Members should be honest with other members, good or bad, just do it without crossing the lines of community policies. Nobody gets banned for challenging other members... they get banned when they start stalking a member because they're being ignored by them, harassing them across the community to be heard or such. The same as members don't get banned here for only posting sympathetic responses. If that is who they are, so be it.
Banning, reporting being mentioned
This was raised in above comment as notable -- members are taking issues onto the community, complaining about another member or such, yet they don't report the specifics to staff. Members make such a complaint on a thread, and staff don't see it / miss it. Why? Because a thread is not a report mechanism, it is a discussion system. People want staff attention for something, but go about it the wrong way. So the admin then has to remind, remind, remind.
Report is a staff system that only staff see and allows them to quickly identify the issue, as it is linked to the problem being reported. Its private, confidential, and has the quickest result. People say they don't use it because they don't understand it, so it gets explained. Explaining it causes people to then use that as though staff are shoving it down members throats. This is some of the problem... some people just don't know what they want. Not right nor wrong... this is a mental health community and you should accept that any member can be in this mood at a given time.
Pretty sure
@joeylittle covered this in an announcement recently, but being banned is often not a permanent thing here. We aren't here to punish anyone, it is used as an overall community protective action from anyone that we have evidenced is violating policy here.
Lets be honest... restrictions have been lifted here over the last few years as the member base has changed due to society and its use of the internet. We haven't introduced anything new, only removed rules. We changed rules to a community constitution to thwart an increase in complaints we began to experience with strictness, removing problematic areas and such for overall community fairness.
Again though... it is rare we ban an actual member of this community.

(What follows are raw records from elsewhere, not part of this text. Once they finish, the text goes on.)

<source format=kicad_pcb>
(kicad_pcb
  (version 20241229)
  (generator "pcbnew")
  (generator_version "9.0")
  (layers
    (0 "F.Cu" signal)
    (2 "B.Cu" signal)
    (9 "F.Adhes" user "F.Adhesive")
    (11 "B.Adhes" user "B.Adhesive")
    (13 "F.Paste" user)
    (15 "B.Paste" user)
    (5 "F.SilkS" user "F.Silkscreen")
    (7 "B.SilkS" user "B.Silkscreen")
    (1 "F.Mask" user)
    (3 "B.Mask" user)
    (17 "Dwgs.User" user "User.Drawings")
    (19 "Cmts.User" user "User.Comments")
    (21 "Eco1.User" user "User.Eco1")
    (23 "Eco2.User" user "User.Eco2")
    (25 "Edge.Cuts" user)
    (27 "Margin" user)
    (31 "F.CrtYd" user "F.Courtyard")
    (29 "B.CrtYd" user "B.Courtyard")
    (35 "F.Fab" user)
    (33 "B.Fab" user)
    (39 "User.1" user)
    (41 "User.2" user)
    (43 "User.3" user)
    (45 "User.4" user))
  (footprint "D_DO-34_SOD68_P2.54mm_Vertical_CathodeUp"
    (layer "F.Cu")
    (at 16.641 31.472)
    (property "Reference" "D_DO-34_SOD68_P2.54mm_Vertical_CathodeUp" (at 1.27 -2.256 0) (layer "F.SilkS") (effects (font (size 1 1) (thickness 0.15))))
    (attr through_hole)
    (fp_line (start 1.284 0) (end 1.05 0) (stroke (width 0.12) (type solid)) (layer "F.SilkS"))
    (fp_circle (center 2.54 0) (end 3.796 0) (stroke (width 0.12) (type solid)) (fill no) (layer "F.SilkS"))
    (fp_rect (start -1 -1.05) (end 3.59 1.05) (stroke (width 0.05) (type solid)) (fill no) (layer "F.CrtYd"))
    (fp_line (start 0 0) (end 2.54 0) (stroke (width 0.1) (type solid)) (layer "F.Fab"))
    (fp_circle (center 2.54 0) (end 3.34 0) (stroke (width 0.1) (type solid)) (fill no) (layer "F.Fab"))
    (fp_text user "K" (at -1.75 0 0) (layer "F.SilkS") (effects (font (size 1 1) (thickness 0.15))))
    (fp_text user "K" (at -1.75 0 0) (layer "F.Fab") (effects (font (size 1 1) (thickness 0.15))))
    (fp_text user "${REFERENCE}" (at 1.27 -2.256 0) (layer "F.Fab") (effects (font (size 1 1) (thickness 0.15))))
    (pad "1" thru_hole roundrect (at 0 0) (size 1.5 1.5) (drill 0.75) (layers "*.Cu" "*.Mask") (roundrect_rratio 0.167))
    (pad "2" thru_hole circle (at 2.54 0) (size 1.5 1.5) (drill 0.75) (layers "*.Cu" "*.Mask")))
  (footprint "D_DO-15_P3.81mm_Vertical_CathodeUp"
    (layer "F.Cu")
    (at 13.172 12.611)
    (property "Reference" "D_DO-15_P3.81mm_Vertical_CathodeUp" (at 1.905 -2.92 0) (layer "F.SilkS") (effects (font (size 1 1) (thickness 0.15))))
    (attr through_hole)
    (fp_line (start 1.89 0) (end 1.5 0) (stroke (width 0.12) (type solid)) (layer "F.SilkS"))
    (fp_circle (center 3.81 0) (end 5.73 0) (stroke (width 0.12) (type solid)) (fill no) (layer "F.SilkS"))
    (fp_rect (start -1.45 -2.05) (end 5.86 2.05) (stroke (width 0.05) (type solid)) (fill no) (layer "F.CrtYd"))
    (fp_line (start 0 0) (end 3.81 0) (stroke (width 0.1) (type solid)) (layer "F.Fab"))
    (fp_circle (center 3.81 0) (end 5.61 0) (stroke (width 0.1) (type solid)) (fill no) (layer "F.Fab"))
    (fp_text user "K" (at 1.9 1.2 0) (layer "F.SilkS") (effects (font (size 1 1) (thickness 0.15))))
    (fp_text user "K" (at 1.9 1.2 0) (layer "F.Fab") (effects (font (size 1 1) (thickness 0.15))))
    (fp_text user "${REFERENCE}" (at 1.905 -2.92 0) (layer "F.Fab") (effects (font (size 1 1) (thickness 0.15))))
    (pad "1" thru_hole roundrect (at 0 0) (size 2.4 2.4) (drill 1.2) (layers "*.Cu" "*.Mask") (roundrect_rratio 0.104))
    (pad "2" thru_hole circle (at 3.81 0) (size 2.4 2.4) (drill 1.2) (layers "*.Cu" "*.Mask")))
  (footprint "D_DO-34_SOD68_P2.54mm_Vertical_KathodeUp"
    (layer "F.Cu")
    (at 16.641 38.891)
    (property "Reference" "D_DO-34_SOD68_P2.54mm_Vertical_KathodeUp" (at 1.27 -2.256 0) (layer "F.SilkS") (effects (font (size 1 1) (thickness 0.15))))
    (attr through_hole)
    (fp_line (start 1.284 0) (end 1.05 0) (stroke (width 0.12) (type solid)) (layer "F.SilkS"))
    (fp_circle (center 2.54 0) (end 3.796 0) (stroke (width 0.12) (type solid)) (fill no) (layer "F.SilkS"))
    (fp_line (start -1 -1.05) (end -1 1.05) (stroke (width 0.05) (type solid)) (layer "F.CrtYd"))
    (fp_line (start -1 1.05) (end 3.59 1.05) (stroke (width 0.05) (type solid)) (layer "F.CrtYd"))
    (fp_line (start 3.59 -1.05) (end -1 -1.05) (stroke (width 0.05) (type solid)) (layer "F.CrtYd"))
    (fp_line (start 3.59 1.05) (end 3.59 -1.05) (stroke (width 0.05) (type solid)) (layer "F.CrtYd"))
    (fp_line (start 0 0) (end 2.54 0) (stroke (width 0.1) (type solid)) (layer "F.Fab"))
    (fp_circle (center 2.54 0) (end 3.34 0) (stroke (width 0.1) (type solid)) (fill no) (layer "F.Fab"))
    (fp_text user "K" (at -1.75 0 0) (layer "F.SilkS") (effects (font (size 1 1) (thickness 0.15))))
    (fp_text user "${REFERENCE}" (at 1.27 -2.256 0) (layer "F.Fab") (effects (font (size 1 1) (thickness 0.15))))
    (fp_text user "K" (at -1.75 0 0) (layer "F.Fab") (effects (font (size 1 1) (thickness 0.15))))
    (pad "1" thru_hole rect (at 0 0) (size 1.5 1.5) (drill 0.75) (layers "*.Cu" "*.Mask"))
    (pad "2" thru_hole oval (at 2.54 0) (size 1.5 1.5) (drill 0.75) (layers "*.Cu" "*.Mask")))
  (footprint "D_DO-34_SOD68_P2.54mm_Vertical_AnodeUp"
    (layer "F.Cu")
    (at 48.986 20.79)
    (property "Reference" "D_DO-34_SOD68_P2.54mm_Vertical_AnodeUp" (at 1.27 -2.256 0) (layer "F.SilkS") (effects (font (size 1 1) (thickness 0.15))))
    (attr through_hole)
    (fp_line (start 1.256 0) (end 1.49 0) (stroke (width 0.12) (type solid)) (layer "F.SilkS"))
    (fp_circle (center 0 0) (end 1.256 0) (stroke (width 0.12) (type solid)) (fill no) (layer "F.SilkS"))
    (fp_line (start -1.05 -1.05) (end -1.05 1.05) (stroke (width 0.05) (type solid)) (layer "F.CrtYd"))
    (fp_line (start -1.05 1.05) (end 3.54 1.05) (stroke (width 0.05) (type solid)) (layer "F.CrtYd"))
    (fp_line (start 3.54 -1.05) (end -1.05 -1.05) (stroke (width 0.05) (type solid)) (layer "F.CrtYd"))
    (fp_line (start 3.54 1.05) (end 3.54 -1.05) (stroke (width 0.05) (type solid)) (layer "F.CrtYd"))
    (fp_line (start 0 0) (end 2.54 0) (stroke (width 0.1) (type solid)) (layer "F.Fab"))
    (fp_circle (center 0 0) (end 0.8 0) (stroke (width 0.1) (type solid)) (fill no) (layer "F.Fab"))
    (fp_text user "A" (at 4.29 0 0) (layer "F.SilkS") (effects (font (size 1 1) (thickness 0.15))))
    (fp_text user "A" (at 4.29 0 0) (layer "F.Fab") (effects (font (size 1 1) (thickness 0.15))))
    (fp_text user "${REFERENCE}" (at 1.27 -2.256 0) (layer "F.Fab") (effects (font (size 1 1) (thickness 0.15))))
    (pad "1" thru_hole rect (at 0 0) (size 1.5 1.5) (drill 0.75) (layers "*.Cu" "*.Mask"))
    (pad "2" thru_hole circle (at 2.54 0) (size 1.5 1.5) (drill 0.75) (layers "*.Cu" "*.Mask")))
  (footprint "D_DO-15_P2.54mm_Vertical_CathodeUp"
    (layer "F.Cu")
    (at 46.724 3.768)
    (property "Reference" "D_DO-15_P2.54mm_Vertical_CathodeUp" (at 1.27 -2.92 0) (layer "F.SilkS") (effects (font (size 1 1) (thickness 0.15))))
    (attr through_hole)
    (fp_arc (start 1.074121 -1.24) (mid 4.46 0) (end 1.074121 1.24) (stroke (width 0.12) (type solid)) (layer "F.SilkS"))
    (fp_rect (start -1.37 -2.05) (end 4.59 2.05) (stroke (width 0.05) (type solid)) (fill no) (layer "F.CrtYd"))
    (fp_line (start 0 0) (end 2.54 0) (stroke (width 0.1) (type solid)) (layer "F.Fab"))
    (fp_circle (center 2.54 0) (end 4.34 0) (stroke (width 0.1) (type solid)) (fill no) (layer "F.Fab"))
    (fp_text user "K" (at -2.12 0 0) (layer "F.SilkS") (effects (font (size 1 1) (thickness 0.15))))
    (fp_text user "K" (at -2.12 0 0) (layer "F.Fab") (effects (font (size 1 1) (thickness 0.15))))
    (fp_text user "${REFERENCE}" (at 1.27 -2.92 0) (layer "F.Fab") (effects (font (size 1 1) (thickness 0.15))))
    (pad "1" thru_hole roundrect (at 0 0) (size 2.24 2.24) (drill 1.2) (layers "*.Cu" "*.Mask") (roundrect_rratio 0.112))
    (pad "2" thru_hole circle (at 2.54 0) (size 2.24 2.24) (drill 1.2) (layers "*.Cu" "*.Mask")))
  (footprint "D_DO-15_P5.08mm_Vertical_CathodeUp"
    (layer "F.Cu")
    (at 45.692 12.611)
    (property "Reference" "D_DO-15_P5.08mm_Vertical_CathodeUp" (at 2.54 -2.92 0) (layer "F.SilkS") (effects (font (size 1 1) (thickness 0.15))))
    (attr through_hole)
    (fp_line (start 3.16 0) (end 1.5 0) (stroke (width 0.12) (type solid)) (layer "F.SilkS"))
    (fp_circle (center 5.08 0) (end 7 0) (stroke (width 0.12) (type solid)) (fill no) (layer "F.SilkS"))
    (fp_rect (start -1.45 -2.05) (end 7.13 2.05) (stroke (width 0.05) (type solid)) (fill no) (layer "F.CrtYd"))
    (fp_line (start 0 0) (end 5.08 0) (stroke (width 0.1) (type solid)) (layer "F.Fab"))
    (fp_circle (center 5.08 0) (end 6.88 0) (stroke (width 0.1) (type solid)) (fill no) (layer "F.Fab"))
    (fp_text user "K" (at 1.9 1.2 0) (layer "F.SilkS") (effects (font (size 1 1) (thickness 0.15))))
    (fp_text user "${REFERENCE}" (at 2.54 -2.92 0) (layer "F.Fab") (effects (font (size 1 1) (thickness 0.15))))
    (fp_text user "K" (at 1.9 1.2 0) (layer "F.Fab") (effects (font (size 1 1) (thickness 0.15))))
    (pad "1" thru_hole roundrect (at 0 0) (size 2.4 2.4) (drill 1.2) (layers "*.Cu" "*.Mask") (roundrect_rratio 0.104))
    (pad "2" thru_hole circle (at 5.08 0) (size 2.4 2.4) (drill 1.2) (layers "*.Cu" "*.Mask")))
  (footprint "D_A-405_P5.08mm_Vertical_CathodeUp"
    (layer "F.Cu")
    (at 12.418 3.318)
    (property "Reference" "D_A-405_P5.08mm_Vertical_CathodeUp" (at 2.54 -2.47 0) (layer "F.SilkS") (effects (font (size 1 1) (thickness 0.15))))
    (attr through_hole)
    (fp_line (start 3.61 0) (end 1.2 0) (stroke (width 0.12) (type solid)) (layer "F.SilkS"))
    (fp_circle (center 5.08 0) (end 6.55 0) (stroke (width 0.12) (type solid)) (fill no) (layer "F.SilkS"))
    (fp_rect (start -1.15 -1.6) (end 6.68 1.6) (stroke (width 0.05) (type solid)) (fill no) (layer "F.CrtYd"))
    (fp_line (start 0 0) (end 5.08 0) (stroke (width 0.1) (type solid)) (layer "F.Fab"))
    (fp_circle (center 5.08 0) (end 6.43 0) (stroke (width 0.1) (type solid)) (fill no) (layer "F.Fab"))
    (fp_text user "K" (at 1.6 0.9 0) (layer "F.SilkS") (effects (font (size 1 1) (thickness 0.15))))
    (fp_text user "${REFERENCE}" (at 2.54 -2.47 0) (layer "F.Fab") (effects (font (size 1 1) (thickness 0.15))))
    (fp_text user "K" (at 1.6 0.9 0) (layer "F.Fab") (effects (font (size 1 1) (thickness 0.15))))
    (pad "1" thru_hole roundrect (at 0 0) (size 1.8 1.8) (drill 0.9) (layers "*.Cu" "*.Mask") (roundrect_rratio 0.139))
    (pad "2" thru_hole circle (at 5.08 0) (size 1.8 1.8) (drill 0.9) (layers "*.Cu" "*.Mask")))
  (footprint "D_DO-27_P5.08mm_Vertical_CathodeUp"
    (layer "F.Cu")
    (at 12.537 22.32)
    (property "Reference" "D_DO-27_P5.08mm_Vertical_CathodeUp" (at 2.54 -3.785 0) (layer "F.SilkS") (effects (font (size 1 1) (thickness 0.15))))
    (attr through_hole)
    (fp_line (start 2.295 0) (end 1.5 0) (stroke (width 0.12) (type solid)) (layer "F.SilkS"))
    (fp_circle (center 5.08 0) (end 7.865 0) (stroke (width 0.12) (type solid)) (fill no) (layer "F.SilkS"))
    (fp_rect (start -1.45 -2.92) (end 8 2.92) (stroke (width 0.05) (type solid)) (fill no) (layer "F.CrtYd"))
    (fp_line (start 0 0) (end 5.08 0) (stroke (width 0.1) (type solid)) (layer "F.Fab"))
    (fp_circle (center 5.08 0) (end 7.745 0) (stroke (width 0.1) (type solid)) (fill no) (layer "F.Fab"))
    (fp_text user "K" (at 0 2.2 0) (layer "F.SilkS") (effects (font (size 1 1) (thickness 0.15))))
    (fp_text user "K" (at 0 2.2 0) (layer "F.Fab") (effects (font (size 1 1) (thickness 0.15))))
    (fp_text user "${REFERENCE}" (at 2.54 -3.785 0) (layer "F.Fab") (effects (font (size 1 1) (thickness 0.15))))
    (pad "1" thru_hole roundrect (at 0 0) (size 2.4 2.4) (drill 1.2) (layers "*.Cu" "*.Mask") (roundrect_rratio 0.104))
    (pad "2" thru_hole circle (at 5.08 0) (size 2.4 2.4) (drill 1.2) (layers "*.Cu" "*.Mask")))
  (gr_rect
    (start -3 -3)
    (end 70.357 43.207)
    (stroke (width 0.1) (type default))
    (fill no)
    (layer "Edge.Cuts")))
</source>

The majority of the time a process entails, warnings, temp bans, increased ban periods, eventually permanent. Even permanent is reviewed annually and often lifted. It is only extreme offenders we leave on the permanent ban list. Put it this way, I just did a search of banned members with 10 posts or more, the return is 56 members. 56 in 10+ years on the permanent ban list having 10 or more posts, being they weren't a brand new member who got banned for trolling or spam or such.
Like I said... rare and not something any member should even worry about here.
Not sure if I covered all the issues I read in this thread... but that is certainly a history lesson.
What happens going forward
@joeylittle will decide, and is gaining her own experience already of what works, what doesn't, when to act swiftly and when to discuss the problem with the member. Please remember that that learning takes time, and she is learning from the admin view. It can only be learnt with experience, there is no other way to perform the admin role. Please do not dismay, I have zero doubt that she is the right person for the job. I've been looking for my replacement for years now... so due diligence was done I believe. IMHO, the future for MyPTSD is looking fairly bright and prosperous.